* _Extract_
* BEGIN *
This would address only part of the issue afaict - SAVED_ALL
not being zero would still result in the function returning a
positive value instead of zero in the success case. But to be
honest I don't see why this simple to solve an issue requires
any kind of discussion on how to deal with it.

Jan
diff mbox

Patch

diff --git a/xen/arch/x86/acpi/power.c b/xen/arch/x86/acpi/power.c
index 2885e31..717a809 100644
--- a/xen/arch/x86/acpi/power.c
+++ b/xen/arch/x86/acpi/power.c
@@ -43,36 +43,70 @@  struct acpi_sleep_info acpi_sinfo;
 
 void do_suspend_lowlevel(void);
 
+enum dev_power_saved
+{
+    SAVED_NONE,
+    SAVED_CONSOLE,
+    SAVED_TIME,
+    SAVED_I8259A,
+    SAVED_IOAPIC,
+    SAVED_IOMMU,
+    SAVED_LAPIC,
+    SAVED_ALL,
+};
+
 static int device_power_down(void)
 {
-    console_suspend();
+    if ( console_suspend() )
+        return SAVED_NONE;
 
-    time_suspend();
+    if ( time_suspend() )
+        return SAVED_CONSOLE;
 
-    i8259A_suspend();
+    if ( i8259A_suspend() )
+        return SAVED_TIME;
 
+    /* ioapic_suspend cannot fail */
     ioapic_suspend();
 
-    iommu_suspend();
+    if ( iommu_suspend() )
* END *
* _Task goal_
Set down the stretch of the excerpt from "This would address" through "deal with it." word for word. The records are distinct material, unrelated to the excerpt.

* _Dataset excerpts_
* BEGIN *
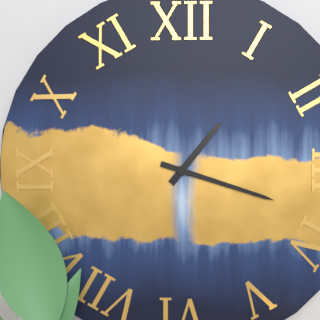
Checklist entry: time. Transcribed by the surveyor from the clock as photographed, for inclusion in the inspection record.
1:18
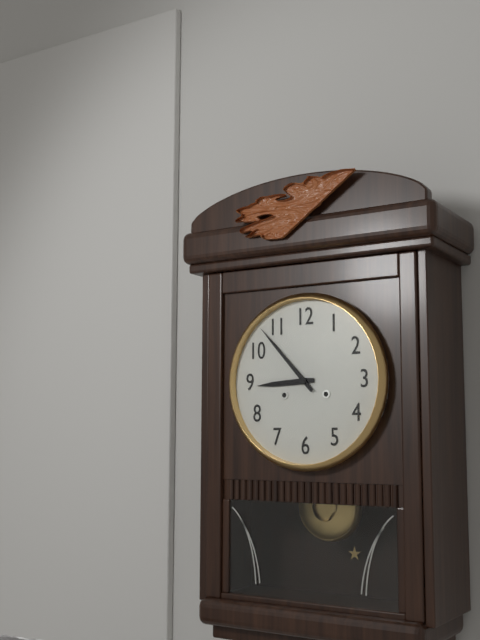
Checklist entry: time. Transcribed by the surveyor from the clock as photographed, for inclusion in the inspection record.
8:53
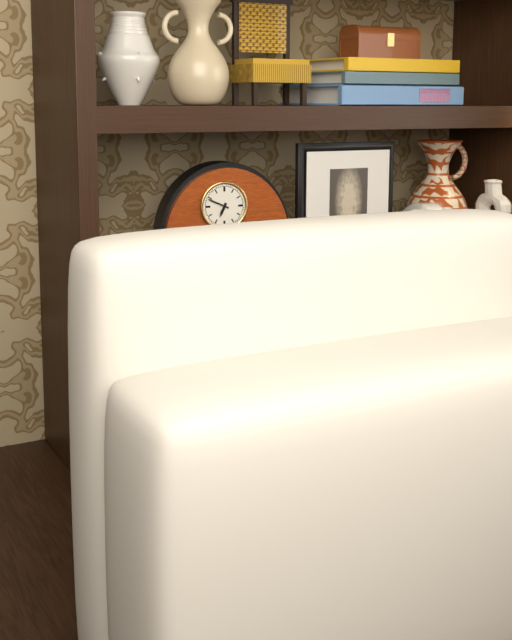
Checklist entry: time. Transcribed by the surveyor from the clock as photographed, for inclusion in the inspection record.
6:49
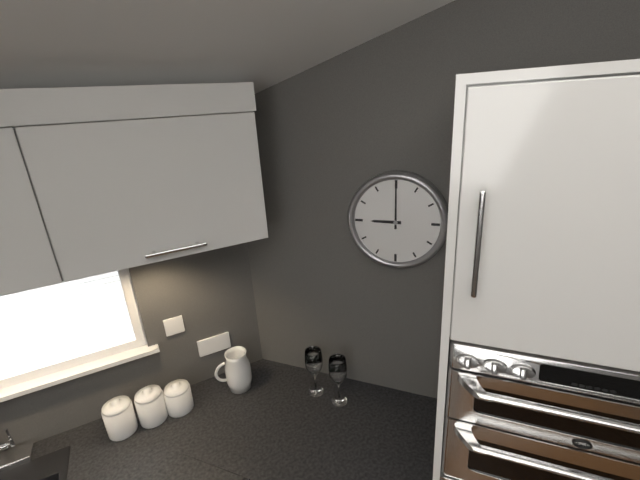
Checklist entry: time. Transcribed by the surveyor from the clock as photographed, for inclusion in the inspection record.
9:00
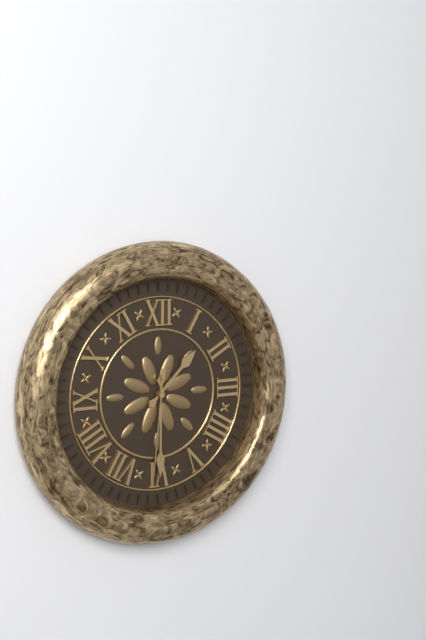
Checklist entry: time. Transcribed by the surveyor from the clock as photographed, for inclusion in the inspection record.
1:30:31
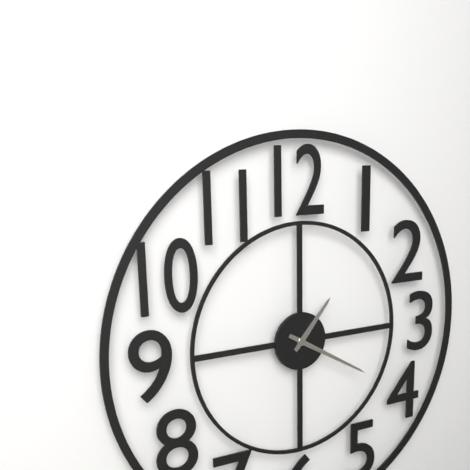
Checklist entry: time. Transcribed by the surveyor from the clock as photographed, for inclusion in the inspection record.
1:20
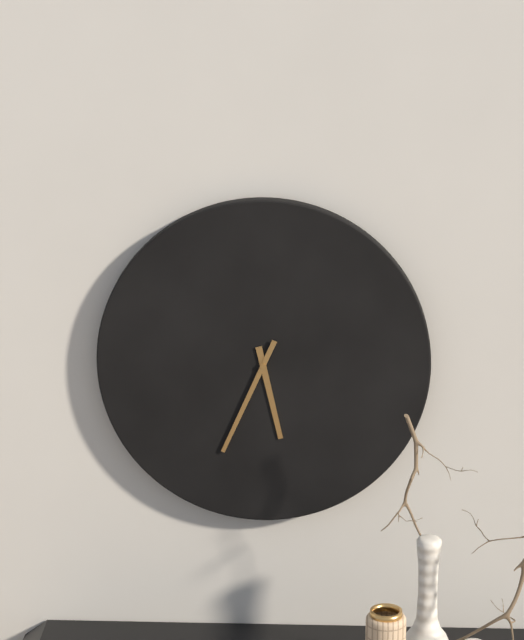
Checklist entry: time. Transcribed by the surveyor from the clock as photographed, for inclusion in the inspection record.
5:34
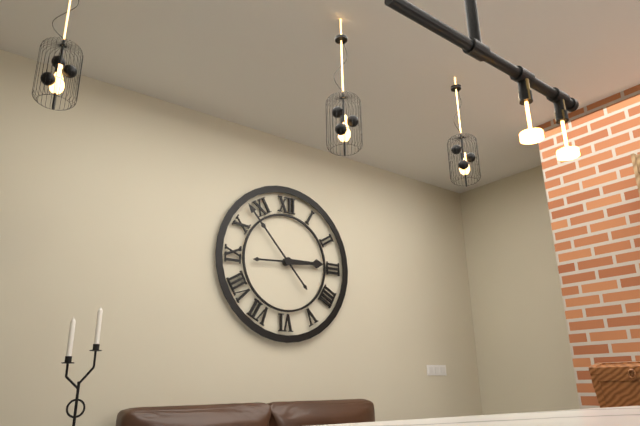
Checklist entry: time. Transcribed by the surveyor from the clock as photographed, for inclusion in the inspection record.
2:53
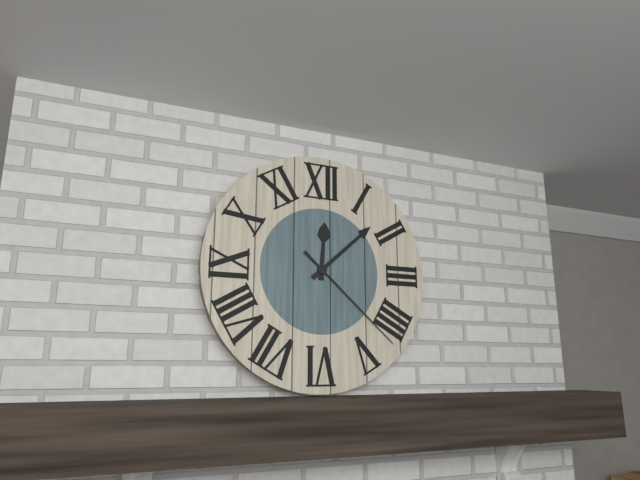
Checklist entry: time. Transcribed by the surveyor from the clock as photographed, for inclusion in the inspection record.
* END *
* _Written answer_
This would address only part of the issue afaict - SAVED_ALL
not being zero would still result in the function returning a
positive value instead of zero in the success case. But to be
honest I don't see why this simple to solve an issue requires
any kind of discussion on how to deal with it.